Excerpts from a dataset:
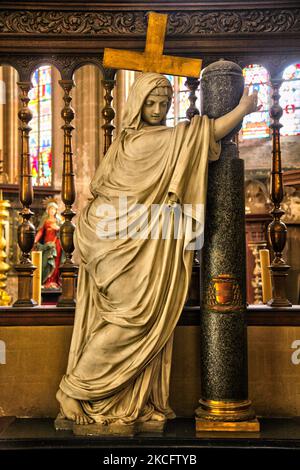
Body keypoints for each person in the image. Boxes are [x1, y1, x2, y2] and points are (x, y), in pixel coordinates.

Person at [56, 72, 259, 426]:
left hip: (134, 237)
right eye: (150, 103)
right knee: (130, 320)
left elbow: (194, 139)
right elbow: (204, 133)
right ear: (137, 103)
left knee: (134, 320)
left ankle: (112, 395)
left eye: (164, 103)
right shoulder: (137, 143)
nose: (158, 109)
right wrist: (241, 110)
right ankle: (73, 389)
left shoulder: (151, 140)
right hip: (115, 243)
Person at [34, 201, 64, 289]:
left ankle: (54, 281)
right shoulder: (45, 220)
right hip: (47, 245)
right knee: (47, 262)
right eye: (51, 209)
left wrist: (58, 228)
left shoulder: (59, 220)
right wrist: (35, 240)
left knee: (56, 262)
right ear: (48, 210)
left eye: (54, 209)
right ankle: (47, 281)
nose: (52, 211)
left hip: (57, 244)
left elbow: (64, 230)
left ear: (56, 211)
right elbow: (40, 231)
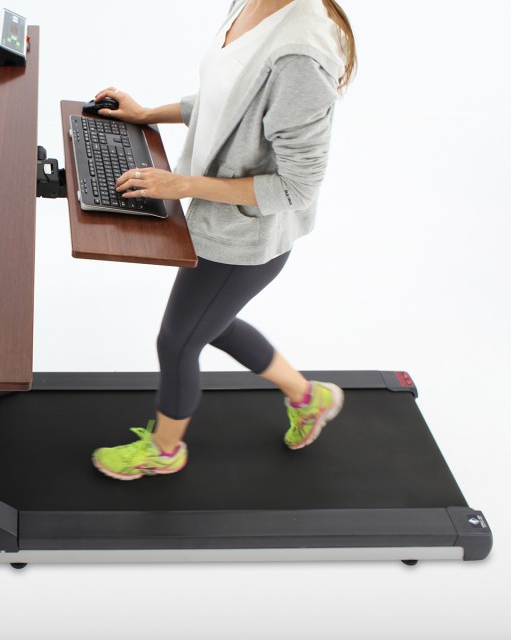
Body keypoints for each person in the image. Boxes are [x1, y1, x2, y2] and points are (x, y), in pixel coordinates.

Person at [91, 0, 357, 481]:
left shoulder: (301, 56)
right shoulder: (249, 3)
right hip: (216, 219)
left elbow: (296, 188)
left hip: (245, 236)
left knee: (177, 342)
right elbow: (228, 100)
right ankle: (307, 397)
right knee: (212, 324)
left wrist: (182, 185)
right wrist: (148, 113)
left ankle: (165, 452)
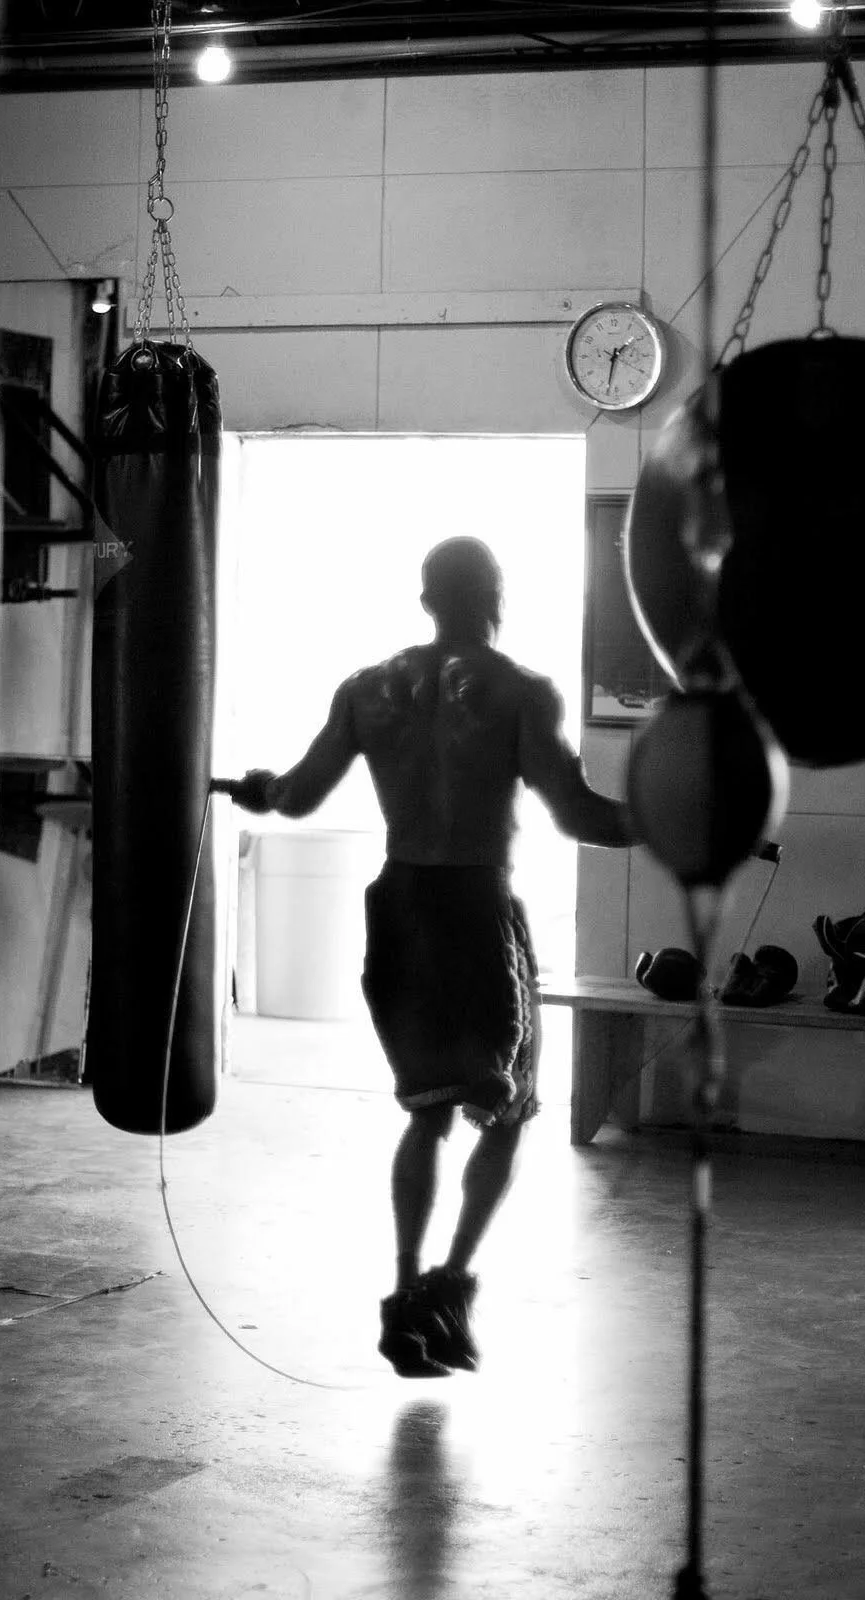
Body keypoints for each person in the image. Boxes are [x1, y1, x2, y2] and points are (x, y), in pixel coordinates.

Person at [228, 537, 637, 1377]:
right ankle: (447, 1284)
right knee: (510, 1109)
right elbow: (577, 814)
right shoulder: (521, 693)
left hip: (400, 906)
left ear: (424, 601)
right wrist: (670, 820)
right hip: (473, 907)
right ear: (497, 597)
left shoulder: (365, 690)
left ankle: (405, 1293)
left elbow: (296, 798)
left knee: (426, 1110)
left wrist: (260, 787)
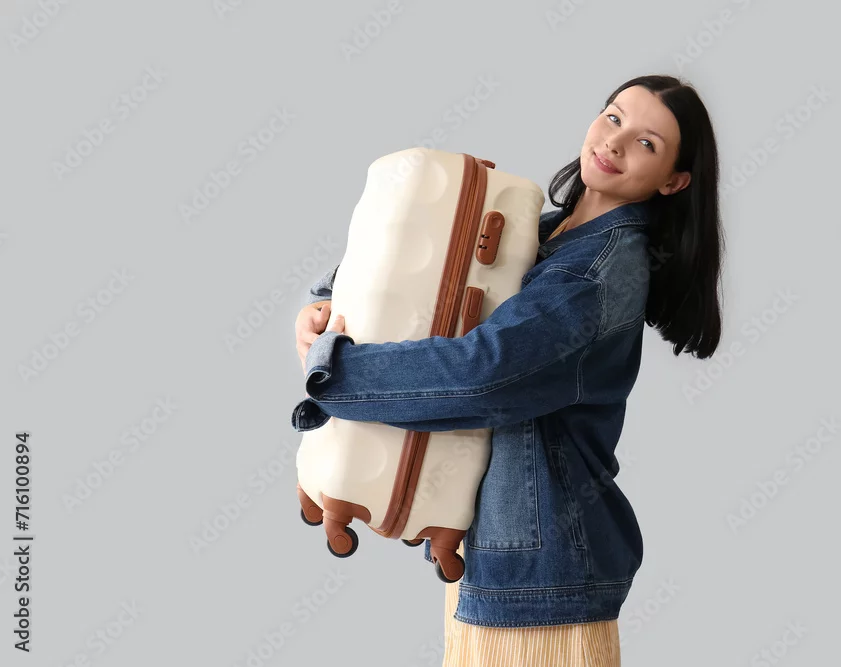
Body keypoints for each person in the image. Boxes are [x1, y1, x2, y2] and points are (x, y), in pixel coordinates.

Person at [292, 73, 723, 666]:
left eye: (647, 143)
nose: (615, 142)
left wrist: (334, 371)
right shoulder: (544, 232)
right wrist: (323, 309)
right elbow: (419, 282)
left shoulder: (597, 272)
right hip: (500, 563)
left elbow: (483, 375)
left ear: (674, 181)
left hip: (544, 579)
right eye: (614, 117)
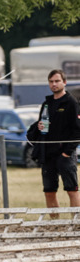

• Work to complete:
Each line of the records above must be repeated exactly, but no picture belongs in the copy.

• Your response:
Body keypoints for each person in the image. Boxes are [x1, y1, x2, y2] and points are (x, y), in pixel coordinates.

Person at [56, 72, 259, 426]:
left hip: (134, 237)
right eye: (150, 103)
right knee: (130, 320)
left elbow: (194, 139)
right elbow: (204, 133)
right ear: (137, 103)
left knee: (134, 320)
left ankle: (112, 395)
left eye: (164, 103)
right shoulder: (137, 143)
nose: (158, 109)
right wrist: (241, 110)
right ankle: (73, 389)
left shoulder: (151, 140)
right hip: (115, 243)
Person at [34, 201, 64, 289]:
left ankle: (54, 281)
right shoulder: (45, 220)
right hip: (47, 245)
right knee: (47, 262)
right eye: (51, 209)
left wrist: (58, 228)
left shoulder: (59, 220)
right wrist: (35, 240)
left knee: (56, 262)
right ear: (48, 210)
left eye: (54, 209)
right ankle: (47, 281)
nose: (52, 211)
left hip: (57, 244)
left elbow: (64, 230)
left ear: (56, 211)
right elbow: (40, 231)
Body keypoints for each person in the image. Boxes are [x1, y1, x2, y2] and points are (x, y), in pixel coordinates.

Person at [91, 0, 357, 481]:
left shoulder: (301, 56)
right shoulder: (249, 3)
right hip: (216, 219)
left elbow: (296, 188)
left hip: (245, 236)
left knee: (177, 342)
right elbow: (228, 100)
right ankle: (307, 397)
right knee: (212, 324)
left wrist: (182, 185)
right wrist: (148, 113)
left ankle: (165, 452)
Body keypoints for each person in the image. Boxes are [x1, y1, x2, y2] and points are (x, y), in pixel coordinates.

Person at [228, 537, 637, 1377]:
right ankle: (447, 1284)
right knee: (510, 1109)
right elbow: (577, 814)
right shoulder: (521, 693)
left hip: (400, 906)
left ear: (424, 601)
right wrist: (670, 820)
right hip: (473, 907)
right ear: (497, 597)
left shoulder: (365, 690)
left ankle: (405, 1293)
left elbow: (296, 798)
left knee: (426, 1110)
left wrist: (260, 787)
Body keypoints for each person in the image. Boxes are [x1, y1, x2, y2] and points are (x, y), in pixel coordinates.

Person at [292, 73, 723, 666]:
left eye: (647, 143)
nose: (615, 142)
left wrist: (334, 371)
right shoulder: (544, 232)
right wrist: (323, 309)
right elbow: (419, 282)
left shoulder: (597, 272)
right hip: (500, 563)
left elbow: (483, 375)
left ear: (674, 181)
left hip: (544, 579)
right eye: (614, 117)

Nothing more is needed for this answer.